Pepsi did right thing

some don't, experts say


It might have been honor. It might have been fear. Or even self-interest.

Possibly, all motivated PepsiCo officials to turn in those who tried to sell the company a secret new beverage recipe belonging to archrival Coca-Cola Co.

Whatever the company's reasons, several experts in business ethics and intellectual property say they are not surprised that Pepsi didn't take the bait. Many say they would expect other large companies to refuse if offered their chief competitor's trade secrets.

"I believe most companies would brush it off, ignore it," said Mike Adams, an Austin, Texas-based intellectual property lawyer at Winstead Sechrest & Minick. "There are legal and moral issues to accepting the information. Whatever the case, it was good business."

But trafficking in trade secrets has long held a place in the corporate world as companies try to gain an edge on competitors. Whether hiring top workers from rivals or collecting intelligence on peers in the industry, businesses sometimes skate a thin line of ethical and legal behavior. Though high-profile lawsuits have brought attention to alleged breaches at some of the world's largest companies, experts suspect that trade secrets are offered for sale more often than the public knows.

Corporations protect their secrets with extensive computer security, employee background checks and building safeguards. Employees are frequently asked to sign noncompete agreements, which bar them from working for competitors for specific periods after they leave.

But problems persist. Experts say defense and technology companies probably are among the biggest victims of intellectual property theft and also among the largest potential markets for stolen information.

In a widely reported incident in 2003, the U.S. military temporarily barred the Boeing Co. from bidding on lucrative Air Force contracts after executives were charged with improperly obtaining trade secrets from rival Lockheed Martin Corp. Microsoft Corp. and Sun Microsystems have been embroiled in controversies over trade secrets.

Some companies are taking tough steps to identify thieves.
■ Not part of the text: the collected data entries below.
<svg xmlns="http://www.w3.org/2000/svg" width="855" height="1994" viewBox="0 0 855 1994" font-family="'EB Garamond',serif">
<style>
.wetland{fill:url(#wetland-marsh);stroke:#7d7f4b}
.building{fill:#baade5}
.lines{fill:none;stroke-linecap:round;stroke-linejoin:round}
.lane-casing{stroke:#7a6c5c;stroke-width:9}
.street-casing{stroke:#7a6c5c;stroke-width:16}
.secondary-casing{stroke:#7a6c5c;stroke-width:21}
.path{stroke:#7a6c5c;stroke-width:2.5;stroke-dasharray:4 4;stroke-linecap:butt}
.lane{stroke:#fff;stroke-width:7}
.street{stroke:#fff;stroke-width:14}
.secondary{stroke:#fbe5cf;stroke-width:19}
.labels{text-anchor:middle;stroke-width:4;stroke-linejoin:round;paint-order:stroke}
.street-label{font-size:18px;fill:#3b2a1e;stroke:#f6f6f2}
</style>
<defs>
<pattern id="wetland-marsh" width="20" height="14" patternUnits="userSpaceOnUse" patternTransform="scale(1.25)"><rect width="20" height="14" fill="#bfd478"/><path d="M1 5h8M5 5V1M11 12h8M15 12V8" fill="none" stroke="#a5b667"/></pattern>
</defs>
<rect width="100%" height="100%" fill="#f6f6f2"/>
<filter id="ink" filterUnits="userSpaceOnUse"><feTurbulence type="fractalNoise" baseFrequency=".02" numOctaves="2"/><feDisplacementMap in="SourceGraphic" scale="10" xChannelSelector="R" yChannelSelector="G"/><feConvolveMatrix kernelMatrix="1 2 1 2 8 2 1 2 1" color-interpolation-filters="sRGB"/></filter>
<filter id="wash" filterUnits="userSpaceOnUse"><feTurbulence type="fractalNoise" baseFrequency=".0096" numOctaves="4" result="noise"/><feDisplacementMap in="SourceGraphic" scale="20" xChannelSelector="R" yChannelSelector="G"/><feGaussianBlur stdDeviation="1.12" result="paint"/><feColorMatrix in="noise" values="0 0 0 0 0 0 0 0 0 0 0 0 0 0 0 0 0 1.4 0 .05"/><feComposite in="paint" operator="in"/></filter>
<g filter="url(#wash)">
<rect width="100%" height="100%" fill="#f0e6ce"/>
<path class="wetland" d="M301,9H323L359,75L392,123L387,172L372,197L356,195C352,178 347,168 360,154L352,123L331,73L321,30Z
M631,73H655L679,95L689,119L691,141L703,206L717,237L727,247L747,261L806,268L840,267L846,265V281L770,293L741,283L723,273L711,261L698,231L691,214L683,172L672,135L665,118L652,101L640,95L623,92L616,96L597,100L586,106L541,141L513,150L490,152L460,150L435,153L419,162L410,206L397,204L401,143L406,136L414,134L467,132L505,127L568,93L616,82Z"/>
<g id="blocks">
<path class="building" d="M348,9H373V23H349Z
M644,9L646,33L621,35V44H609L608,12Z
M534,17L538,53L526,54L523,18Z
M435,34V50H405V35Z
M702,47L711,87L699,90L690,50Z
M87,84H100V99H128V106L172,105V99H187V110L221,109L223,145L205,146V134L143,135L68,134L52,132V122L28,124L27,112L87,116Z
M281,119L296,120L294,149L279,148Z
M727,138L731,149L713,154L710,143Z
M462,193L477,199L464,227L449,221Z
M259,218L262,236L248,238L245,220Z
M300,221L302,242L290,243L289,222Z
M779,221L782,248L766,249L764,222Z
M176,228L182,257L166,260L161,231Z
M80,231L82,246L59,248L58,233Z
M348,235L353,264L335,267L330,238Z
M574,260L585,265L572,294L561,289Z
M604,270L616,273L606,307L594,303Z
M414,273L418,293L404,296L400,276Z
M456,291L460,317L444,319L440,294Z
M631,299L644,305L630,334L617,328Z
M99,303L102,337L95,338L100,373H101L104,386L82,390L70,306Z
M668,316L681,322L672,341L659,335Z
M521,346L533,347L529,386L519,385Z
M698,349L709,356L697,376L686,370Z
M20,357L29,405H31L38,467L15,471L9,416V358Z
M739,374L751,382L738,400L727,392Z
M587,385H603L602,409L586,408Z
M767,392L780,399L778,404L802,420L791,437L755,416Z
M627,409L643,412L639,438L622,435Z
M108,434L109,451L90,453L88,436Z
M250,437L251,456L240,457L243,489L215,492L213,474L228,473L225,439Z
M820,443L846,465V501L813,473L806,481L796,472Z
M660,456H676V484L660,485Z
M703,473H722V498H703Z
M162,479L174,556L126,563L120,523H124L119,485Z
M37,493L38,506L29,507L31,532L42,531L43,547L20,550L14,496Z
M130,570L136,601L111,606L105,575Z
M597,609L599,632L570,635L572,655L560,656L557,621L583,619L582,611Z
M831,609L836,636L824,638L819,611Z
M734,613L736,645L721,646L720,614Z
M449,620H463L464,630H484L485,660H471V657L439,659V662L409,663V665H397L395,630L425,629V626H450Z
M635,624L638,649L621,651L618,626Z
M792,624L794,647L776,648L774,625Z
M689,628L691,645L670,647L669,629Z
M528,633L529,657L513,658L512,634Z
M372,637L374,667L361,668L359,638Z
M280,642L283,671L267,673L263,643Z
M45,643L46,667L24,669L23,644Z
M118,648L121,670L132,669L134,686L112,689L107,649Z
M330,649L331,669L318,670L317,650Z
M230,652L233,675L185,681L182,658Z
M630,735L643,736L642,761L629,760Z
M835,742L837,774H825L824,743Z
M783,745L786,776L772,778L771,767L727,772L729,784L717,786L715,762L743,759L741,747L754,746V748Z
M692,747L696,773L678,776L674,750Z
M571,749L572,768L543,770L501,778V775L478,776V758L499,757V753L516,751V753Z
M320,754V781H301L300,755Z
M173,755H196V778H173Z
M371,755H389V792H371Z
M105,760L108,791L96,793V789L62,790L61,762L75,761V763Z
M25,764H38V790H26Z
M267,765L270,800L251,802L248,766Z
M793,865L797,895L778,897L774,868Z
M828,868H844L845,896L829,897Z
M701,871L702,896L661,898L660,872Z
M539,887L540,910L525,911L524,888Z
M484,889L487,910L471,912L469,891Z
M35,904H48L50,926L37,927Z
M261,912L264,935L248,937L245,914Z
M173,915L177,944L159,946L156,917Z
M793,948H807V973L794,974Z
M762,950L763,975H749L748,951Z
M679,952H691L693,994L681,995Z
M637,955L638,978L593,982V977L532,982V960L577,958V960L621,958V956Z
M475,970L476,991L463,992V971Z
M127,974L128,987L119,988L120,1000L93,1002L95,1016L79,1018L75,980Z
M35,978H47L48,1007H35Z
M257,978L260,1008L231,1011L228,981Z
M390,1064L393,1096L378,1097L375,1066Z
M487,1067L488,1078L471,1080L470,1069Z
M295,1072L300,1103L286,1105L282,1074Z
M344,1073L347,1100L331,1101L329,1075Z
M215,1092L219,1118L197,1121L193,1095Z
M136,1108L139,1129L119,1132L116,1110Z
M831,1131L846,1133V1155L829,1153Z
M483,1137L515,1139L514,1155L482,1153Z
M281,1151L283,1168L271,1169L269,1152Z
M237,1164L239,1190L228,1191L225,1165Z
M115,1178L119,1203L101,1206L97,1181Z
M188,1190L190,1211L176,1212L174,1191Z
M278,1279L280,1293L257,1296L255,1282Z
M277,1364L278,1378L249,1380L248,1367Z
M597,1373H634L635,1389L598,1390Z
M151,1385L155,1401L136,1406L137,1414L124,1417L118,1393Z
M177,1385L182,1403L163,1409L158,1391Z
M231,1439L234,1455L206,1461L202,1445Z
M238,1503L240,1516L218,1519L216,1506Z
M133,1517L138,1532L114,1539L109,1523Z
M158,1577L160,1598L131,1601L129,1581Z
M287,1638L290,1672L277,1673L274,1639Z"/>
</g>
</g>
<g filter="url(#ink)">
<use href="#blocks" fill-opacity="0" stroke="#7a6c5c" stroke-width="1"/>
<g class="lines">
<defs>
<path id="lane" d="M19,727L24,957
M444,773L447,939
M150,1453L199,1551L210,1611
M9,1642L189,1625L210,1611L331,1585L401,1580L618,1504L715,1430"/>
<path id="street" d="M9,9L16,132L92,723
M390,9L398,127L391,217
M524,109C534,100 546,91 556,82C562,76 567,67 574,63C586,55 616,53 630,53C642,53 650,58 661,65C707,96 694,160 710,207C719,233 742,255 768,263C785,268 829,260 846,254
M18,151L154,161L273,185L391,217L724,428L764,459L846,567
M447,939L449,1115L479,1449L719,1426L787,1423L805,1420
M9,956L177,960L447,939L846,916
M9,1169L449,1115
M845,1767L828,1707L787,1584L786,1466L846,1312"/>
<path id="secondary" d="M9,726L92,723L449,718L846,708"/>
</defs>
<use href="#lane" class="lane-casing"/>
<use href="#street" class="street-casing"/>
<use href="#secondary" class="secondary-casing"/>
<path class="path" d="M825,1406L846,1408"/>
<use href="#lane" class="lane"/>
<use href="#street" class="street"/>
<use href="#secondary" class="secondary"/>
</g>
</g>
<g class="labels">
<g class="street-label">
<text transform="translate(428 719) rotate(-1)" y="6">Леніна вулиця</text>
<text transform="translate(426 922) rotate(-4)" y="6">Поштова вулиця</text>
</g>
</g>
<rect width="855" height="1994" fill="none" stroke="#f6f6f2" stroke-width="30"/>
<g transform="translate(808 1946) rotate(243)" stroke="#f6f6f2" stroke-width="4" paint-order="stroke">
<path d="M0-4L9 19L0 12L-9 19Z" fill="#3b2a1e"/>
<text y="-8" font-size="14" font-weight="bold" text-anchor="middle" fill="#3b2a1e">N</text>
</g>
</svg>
Apple Computers recently went to court in an unsuccessful effort to force bloggers to tell who leaked information on a new product called Asteroid.
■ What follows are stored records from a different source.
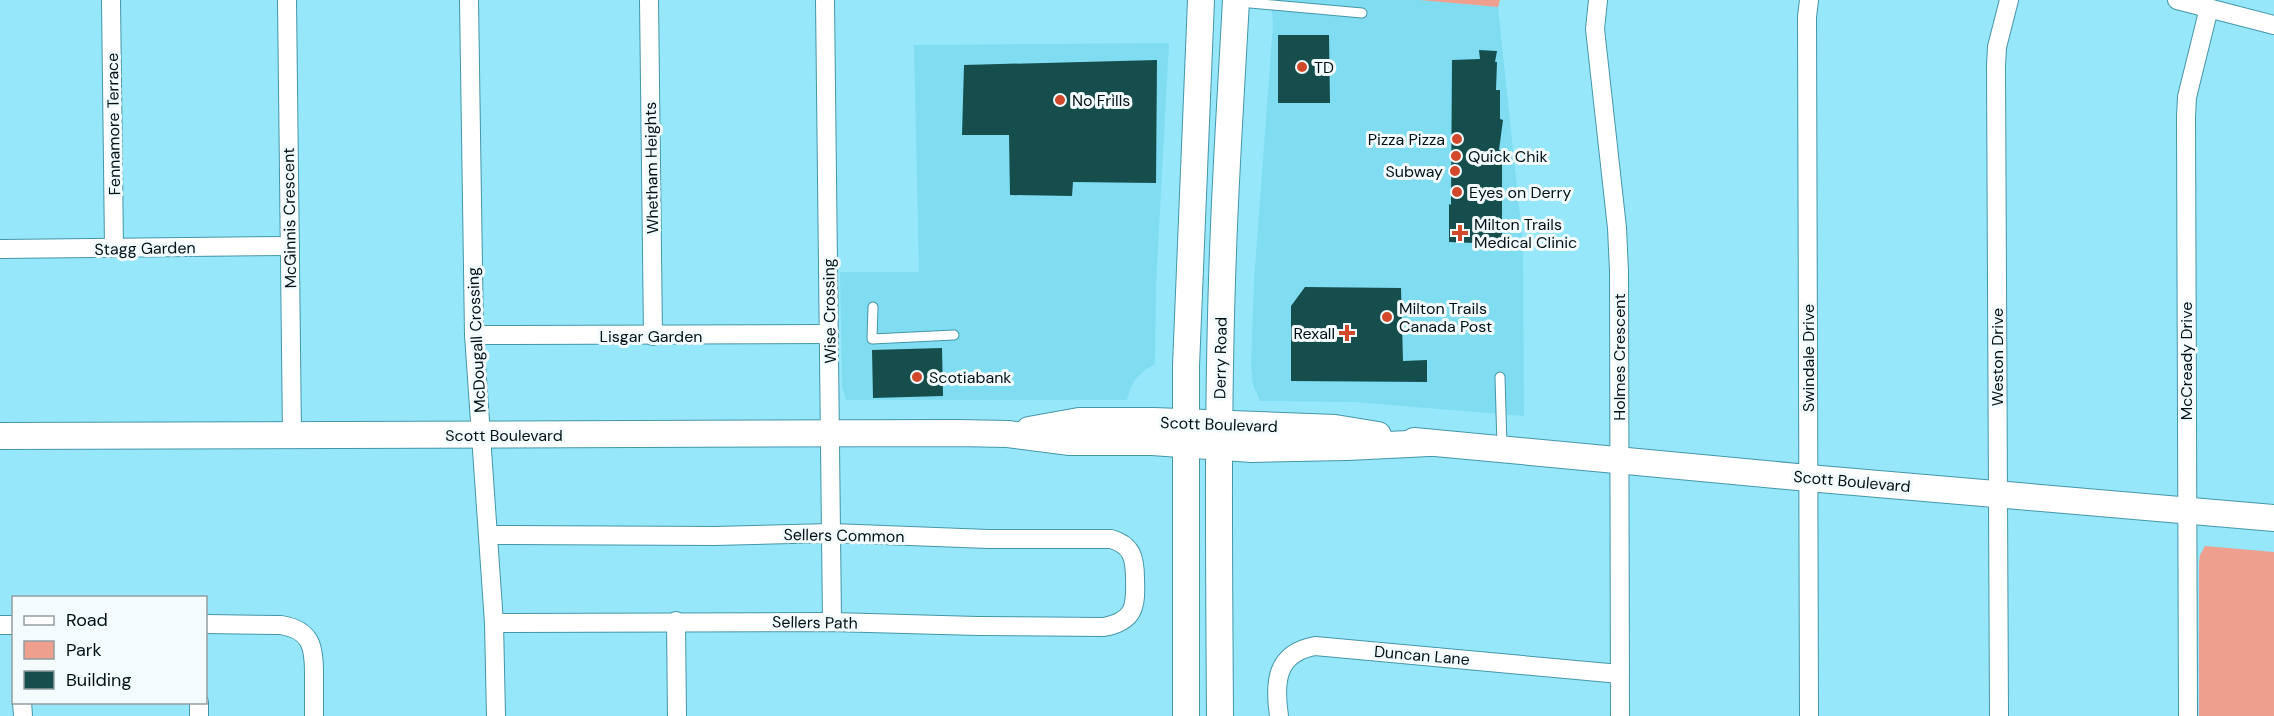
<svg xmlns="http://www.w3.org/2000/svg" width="2274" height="716" viewBox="0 0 2274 716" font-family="'DM Sans',sans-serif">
<rect width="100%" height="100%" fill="#96e7fa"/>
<g fill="#7fdcf1">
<path d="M1271,0H1420L1498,7L1523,244L1524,416L1354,402L1260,401L1253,385L1251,365L1254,281L1273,24Z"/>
<path d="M1169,43L1156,285L1155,364L1145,370L1135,380L1130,389L1127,400H846L842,387L840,272H919L914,45Z"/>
</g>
<g fill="#ee9f8d">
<path d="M1420,0H1500L1498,7Z"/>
<path d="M2205,546L2274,552V716H2199V563L2200,555Z"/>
</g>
<g fill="#164e4d">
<path d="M1278,35H1329L1330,103H1278Z"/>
<path d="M1479,50L1497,51L1495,62H1497L1496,90H1500V119L1503,120L1499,150L1502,151V244L1449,242V204L1451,205L1452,60L1480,59Z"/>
<path d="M1157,60L1156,183L1073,182L1072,196L1010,195L1009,135H962L964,65Z"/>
<path d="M1305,287L1401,288L1403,361L1427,360V382L1291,381V306Z"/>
<path d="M942,348L943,396L873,398L872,350Z"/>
</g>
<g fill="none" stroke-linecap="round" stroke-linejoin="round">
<g stroke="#4496a8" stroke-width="11">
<g id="lane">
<path d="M1239,2L1362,13"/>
<path d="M873,307L872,339L954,335"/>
<path d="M1500,377L1502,446"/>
</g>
</g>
<g stroke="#4496a8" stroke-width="20">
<g id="street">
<path d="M111,0L114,248"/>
<path d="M287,0L292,436"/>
<path d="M469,0L474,335L494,623L496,716"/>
<path d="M649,0L653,336"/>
<path d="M825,0L832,622"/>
<path d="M1598,0L1595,29L1617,228L1619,271L1620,716"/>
<path d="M1809,0L1807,17L1809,716"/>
<path d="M2177,0L2274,25"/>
<path d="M0,249L290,246"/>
<path d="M474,335L829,334"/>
<path d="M488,535L715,536L832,533L988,539H1111C1132,545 1135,558 1135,579C1136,606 1135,621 1104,627L978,626L832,622L494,623"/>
<path d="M676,621L677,716"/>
<path d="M206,624L281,625C311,630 314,646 314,673C314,687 314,702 314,716"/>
<path d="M0,625H14"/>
<path d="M22,702L23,716"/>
<path d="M199,702V716"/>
<path d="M1279,716C1274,682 1276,653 1315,646L1620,674"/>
<path d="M1999,716L1996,66L1997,47L2009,0"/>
<path d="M2188,716L2186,117L2187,97L2209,8"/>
</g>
</g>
<g stroke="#4496a8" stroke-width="28">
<g id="secondary">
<path d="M1029,430L1079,421H1153L1335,428L1378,435"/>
<path d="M0,436L957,433L1008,434L1070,442H1152L1252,449L1347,447L1429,443"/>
<path d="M1414,441L1808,478L2274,518"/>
<path d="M1186,716V366L1201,0"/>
<path d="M1220,716C1219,553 1217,390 1224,226C1227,151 1232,75 1236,0"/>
</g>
</g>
<use href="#lane" stroke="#fff" stroke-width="9"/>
<use href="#street" stroke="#fff" stroke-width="18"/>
<use href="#secondary" stroke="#fff" stroke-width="26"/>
</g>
<g fill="#d2482a" stroke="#f3fbfd" stroke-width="2">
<circle cx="1302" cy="67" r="6"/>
<circle cx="1060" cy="100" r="6"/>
<circle cx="1457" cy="139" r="6"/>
<circle cx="1456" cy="156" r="6"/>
<circle cx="1455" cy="171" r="6"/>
<circle cx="1457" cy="192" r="6"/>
<path d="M1457 224h6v6h6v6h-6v6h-6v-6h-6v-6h6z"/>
<circle cx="1387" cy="317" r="6"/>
<path d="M1344 324h6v6h6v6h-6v6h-6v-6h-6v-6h6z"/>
<circle cx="917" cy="377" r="6"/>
</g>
<g text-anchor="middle" stroke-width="6" stroke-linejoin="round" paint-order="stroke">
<g font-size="16" fill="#001116" stroke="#f3fbfd" text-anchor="start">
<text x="1314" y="73">TD</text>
<text x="1072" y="106">No Frills</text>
<text x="1445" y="145" text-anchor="end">Pizza Pizza</text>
<text x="1468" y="162">Quick Chik</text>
<text x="1443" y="177" text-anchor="end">Subway</text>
<text x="1469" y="198">Eyes on Derry</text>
<text x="1474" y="230">Milton Trails<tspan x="1474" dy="18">Medical Clinic</tspan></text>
<text x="1399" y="314">Milton Trails<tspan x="1399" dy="18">Canada Post</tspan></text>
<text x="1335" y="339" text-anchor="end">Rexall</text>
<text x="929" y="383">Scotiabank</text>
</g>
<g font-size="16" fill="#001116" stroke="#f3fbfd">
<text transform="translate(113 124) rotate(-91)" y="6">Fennamore Terrace</text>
<text transform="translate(651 168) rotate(-91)" y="6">Whetham Heights</text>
<text transform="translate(289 218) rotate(-91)" y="6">McGinnis Crescent</text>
<text transform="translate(145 248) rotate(-1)" y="6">Stagg Garden</text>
<text transform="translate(829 311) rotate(-91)" y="6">Wise Crossing</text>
<text x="651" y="342">Lisgar Garden</text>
<text transform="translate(476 340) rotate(-93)" y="6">McDougall Crossing</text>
<text transform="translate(1619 357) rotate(-90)" y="6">Holmes Crescent</text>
<text transform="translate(1997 357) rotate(-90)" y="6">Weston Drive</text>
<text transform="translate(1220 358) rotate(-89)" y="6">Derry Road</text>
<text transform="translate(1808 358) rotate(-90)" y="6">Swindale Drive</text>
<text transform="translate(2186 361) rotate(-90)" y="6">McCready Drive</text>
<text transform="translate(1219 424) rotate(2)" y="6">Scott Boulevard</text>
<text x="504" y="441">Scott Boulevard</text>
<text transform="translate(1852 481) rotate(5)" y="6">Scott Boulevard</text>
<text transform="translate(844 535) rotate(1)" y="6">Sellers Common</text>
<text transform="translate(815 622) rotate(1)" y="6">Sellers Path</text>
<text transform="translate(1422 655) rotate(5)" y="6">Duncan Lane</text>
</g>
</g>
<rect x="12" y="596" width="195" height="108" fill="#f3fbfd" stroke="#929da1" stroke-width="1.5"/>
<rect x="24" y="616" width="30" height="9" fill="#ffffff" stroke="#929da1" stroke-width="1.5"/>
<text x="66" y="626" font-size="18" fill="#001116">Road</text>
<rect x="24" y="641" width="30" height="18" fill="#ee9f8d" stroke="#929da1" stroke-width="1.5"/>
<text x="66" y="656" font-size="18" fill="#001116">Park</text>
<rect x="24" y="671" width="30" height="18" fill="#164e4d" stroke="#929da1" stroke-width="1.5"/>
<text x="66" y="686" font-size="18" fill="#001116">Building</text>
</svg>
Experts say most companies would likely ignore would-be salesmen of trade secrets, handle the matter quietly along with the other company or - least often - call the authorities.

Many companies don't want others' trade secrets even carried through the door, said Ned T. Himmelrich, head of the intellectual property section at the Baltimore law firm of Gordon, Feinblatt, Rothman, Hoffberger & Hollander LLC. He advises clients who hire employees from rival firms to make them promise that they are not coming with confidential information.

Accepting another company's trade secrets can bring criminal charges or civil lawsuits, he said. But it is a chance some companies take.

"Pepsi blew the whistle because it didn't want to be liable," he said. "If you accept a trade secret knowing it's a trade secret, you're as bad as the other guy. The best evidence they had that showed they were not accomplices was turning those people in."

Pepsi told Coke, which told the FBI. Agents set up a sting operation and arrested three people Wednesday, the day authorities say the alleged conspirators planned to sell them Coke secrets for $1.5 million. An undercover agent had previously exchanged money for other documents with the seller, who identified himself as a company employee named "Dirk."

Authorities say Dirk was Ibrahim Dimson, 30, of New York, who partnered with Edmund Duhaney, 43, of Decatur, Ga. A federal magistrate judge in Atlanta ordered them held yesterday pending a hearing July 11. Joya Williams, an executive assistant at Coke who is accused of taking confidential information from company files, was freed on bond.

The three face charges of wire fraud and unlawfully stealing and selling Coke trade secrets.

In a memo to Coke employees posted on the company Web site, Neville Isdell, the company's chairman and chief executive, thanked Pepsi for "alerting us to this attack."

That widely reported nod to a bitter rival was a reason in itself to do what Pepsi did, said Joshua Newberg, an associate professor of business law and ethics at the University of Maryland's Robert H. Smith School of Business.

"Pepsi executives knew they had an obligation to report this and they were going to report this, so they may as well inform Coke so they could have the good will from Coke," said Newberg. "Coke wouldn't think they had anything to do with it, or better, if faced with the same situation, Coke would do the same thing."

Also, Pepsi got some good publicity.

As such a high-profile company, Newberg said, there would be a high cost if Pepsi were caught accepting trade secrets or not reporting that they were offered.

But not everyone thought that fear of legal repercussions and bad publicity were the only reasons that companies refuse competitors' trade secrets. Some companies want to compete fairly, said Dean W. Krehmeyer, executive director of the Business Roundtable Institute for Corporate Ethics at the University of Virginia.

At a recent seminar for corporate executives, he said, a chief executive sitting across the table from a top competitor said he "enjoyed competing on a level playing field" and had tried to instill that in employees.

"Embedding ethics into the corporate culture gets harder in larger organizations because there are more layers and they are more geographically dispersed," Krehmeyer said. "I'm not surprised by what Pepsi did, but I was pleased to see it."

The Associated Press contributed to this article.